**Task details**: An exact copy is needed of the lines in the entries below from the line with "git clone https://github.com/rnsharma478/ChemEXIN.git" up to and including the line with "## Introduction and Purpose", and of nothing else. Leave the pictures out.

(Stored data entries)
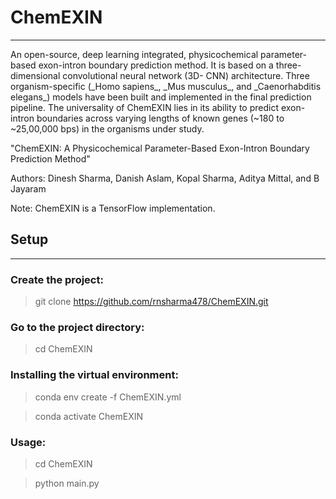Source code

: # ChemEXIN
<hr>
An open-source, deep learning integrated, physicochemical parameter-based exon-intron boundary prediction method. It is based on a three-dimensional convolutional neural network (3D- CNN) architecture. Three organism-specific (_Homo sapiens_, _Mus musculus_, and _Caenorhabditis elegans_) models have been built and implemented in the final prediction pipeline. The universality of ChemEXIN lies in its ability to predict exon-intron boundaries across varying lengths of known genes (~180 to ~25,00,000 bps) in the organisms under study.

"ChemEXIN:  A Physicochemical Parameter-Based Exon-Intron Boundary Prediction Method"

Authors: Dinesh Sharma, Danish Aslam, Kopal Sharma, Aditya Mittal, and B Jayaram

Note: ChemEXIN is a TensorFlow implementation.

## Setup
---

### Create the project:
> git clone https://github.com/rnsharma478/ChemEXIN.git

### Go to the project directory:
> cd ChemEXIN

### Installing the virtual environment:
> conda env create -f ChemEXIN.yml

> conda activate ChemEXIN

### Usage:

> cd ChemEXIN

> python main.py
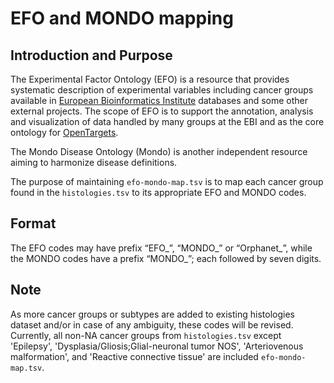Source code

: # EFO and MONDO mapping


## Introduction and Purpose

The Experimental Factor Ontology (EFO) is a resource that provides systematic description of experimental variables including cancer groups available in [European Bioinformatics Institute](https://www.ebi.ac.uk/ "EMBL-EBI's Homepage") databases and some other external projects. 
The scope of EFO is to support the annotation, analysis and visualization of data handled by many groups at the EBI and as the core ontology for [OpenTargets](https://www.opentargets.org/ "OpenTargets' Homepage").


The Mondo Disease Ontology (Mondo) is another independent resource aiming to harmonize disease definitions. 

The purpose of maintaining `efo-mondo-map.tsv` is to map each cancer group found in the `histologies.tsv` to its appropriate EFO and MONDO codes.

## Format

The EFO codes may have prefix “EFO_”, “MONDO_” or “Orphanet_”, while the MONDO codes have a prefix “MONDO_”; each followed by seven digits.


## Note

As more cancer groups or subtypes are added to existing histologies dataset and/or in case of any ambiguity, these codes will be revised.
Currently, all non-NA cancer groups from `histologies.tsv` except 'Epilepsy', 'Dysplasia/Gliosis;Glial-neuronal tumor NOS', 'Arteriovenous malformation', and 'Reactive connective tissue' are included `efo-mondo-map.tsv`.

---

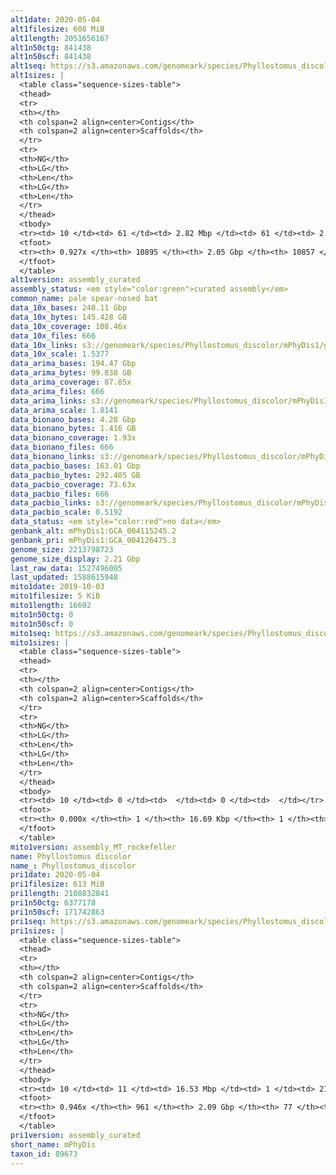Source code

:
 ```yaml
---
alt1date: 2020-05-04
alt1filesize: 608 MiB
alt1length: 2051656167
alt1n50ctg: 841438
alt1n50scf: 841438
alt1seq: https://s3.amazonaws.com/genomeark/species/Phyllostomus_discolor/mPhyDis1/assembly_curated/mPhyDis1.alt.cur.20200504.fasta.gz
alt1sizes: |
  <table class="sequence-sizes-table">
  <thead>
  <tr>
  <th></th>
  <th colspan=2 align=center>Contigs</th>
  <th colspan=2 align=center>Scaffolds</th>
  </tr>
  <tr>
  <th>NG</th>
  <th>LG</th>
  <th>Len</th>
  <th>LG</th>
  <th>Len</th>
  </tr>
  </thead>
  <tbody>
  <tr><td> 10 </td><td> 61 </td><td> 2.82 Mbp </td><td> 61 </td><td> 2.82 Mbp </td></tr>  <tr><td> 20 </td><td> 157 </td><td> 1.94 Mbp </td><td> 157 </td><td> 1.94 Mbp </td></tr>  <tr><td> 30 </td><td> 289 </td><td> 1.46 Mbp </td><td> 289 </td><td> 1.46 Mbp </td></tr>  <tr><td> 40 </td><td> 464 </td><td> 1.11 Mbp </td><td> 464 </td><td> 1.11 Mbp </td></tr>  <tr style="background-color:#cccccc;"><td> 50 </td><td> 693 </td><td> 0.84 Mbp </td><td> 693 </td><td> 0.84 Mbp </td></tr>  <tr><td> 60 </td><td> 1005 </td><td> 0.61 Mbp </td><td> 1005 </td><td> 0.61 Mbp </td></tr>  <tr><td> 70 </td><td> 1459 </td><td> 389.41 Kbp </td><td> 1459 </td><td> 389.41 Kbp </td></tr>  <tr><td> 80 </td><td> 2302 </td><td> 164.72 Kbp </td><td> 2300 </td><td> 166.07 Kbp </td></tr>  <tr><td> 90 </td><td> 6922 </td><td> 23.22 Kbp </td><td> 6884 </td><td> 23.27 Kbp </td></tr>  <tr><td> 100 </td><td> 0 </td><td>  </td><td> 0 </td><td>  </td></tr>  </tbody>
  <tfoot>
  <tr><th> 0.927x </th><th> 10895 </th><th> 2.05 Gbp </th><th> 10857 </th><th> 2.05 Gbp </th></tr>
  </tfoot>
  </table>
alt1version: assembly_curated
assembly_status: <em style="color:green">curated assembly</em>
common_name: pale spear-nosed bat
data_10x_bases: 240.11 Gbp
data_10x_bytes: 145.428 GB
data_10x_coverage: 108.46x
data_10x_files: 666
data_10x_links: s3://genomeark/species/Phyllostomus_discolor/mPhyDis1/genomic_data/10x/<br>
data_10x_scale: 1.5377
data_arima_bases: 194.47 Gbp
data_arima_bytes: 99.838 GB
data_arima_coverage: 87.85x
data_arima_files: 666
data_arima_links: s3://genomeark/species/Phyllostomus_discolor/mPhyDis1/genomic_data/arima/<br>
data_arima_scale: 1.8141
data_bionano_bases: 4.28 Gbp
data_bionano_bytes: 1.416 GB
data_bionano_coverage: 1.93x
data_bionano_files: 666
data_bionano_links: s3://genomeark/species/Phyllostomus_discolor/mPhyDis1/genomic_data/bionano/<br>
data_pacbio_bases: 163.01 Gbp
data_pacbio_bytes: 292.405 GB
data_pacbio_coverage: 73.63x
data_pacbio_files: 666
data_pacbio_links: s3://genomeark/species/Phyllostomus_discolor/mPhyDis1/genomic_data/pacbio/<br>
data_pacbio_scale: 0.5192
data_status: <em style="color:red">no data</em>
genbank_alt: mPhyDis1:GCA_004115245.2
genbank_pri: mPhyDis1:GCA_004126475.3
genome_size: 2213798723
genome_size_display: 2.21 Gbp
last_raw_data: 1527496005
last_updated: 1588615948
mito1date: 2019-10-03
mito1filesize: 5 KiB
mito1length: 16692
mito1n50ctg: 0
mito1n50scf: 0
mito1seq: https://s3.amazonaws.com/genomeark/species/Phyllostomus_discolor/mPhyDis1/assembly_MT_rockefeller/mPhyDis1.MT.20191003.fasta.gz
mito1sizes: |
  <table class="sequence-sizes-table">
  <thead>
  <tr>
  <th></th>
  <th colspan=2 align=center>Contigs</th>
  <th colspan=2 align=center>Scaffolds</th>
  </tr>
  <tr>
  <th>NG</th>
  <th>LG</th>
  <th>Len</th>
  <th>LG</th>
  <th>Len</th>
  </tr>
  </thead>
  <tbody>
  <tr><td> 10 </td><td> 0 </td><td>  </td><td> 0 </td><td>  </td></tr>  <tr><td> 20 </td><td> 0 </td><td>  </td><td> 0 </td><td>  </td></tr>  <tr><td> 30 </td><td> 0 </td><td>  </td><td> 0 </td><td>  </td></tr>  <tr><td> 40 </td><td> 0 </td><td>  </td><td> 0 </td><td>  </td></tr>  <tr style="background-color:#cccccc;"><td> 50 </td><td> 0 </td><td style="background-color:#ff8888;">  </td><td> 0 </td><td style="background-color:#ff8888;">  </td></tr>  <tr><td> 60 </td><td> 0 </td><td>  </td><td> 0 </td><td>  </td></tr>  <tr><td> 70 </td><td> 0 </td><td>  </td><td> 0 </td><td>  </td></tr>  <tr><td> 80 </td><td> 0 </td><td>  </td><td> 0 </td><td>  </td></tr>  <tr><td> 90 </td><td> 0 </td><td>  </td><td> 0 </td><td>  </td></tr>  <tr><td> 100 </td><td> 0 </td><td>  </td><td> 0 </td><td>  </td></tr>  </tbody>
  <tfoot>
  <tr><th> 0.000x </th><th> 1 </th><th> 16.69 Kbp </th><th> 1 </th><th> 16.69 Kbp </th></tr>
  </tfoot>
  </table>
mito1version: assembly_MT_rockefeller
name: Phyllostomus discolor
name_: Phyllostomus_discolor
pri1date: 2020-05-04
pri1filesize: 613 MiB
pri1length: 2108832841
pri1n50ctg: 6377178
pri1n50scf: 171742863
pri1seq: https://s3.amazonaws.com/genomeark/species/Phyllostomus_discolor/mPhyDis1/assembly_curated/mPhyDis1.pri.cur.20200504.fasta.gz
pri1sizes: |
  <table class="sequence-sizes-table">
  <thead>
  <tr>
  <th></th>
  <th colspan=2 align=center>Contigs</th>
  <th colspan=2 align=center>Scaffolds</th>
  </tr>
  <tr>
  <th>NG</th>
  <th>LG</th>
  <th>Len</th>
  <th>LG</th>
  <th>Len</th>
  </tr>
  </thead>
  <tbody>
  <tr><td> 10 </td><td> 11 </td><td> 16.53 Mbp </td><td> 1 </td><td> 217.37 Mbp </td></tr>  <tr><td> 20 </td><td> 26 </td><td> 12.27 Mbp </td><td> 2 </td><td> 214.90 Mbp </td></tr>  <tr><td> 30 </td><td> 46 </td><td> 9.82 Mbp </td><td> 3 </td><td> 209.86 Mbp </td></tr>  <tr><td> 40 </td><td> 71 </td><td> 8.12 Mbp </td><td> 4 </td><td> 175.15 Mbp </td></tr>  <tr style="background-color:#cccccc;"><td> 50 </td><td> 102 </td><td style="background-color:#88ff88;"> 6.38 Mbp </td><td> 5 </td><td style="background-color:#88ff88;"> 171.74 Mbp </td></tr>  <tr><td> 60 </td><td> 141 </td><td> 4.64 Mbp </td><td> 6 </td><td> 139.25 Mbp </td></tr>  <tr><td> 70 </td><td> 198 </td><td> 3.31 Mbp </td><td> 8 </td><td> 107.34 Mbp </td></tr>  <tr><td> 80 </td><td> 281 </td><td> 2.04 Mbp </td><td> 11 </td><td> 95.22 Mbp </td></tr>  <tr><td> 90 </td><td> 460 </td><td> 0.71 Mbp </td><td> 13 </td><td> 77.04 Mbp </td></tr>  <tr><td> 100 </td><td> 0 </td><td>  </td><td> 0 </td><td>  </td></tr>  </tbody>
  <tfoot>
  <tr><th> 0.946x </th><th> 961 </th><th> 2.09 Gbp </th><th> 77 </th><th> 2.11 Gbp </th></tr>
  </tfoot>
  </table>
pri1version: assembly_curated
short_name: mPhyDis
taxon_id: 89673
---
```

**Problem solution**:
> git clone https://github.com/rnsharma478/ChemEXIN.git

### Go to the project directory:
> cd ChemEXIN

### Installing the virtual environment:
> conda env create -f ChemEXIN.yml

> conda activate ChemEXIN

### Usage:

> cd ChemEXIN

> python main.py
Source code

: # EFO and MONDO mapping


## Introduction and Purpose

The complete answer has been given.